Domil community looks to coffee alternative

Highlands

THE Domil community in Jiwaka has proposed to Agriculture Minister Tommy Tomscoll, pictured, that they will rely on cassava as an  alternative cash crop if coffee is destroyed by the coffee berry borer.
They have a mini cassava mill that produces stock feed for chicken and pig, fish meal and flour.
Director of Domil Integrated Community Health and Development Programme Benard Gunn said cassava was a multi-purpose crop.
“The leaves, tubers and stem have very useful qualities and cassava is the solution to food security,” Gunn said,
“Cassava can be dried and stored away for a hundred years.
“It is an immediate alternative for coffee.”
He said Jiwaka had been declared an impacted province and if coffee trees were to be cut to contain the spread, small holder coffee growers would be affected.
“Coffee trees take three years to grow and small-scale growers will suffer for three years,” he said.
“That’s why cassava is the alternative crop to coffee.”
Gunn said every household owned a small coffee plot and they were not sure if their coffee trees were affected by the pest.
He reiterated that people’s livelihood depended on coffee.
“At Domil, we want to go large scale by buying cassava from Jiwaka, Western Highlands, Chimbu, Enga and other provinces, and process it into finished food products,” Gunn  said.
“We want to encourage people to grow more cassava and sell to us. Our equipment are small and because of unreliable power supply, we want to have a back-up power system.”
He said to go large-scale, they needed K3-4 million.
Tomscoll visited Domil on April 8, accompanied by chairman of Coffee Industry Corporation (CIC)board Joseph Kom and Jack Kulam, chairman of WHP/Jiwaka Smallholders Coffee Growers Association.

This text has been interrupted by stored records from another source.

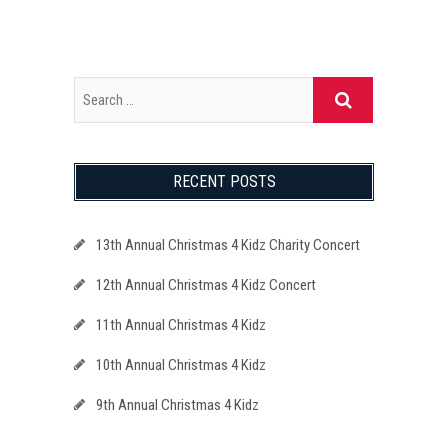
RECENT POSTS
13th Annual Christmas 4 Kidz Charity Concert
12th Annual Christmas 4 Kidz Concert
11th Annual Christmas 4 Kidz
10th Annual Christmas 4 Kidz
9th Annual Christmas 4 Kidz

They were there to deliver the first instalment of K20 million to control the borer in Jiwaka.
Tomscoll said this was the first payment of the approved budget of K65 million by the Government.
“This will be paid soon to CIC to begin work on containing the borer,” Tomscoll said
“The borer is already in the country and we will not eradicate it completely but with training and use of chemicals, we can control it.”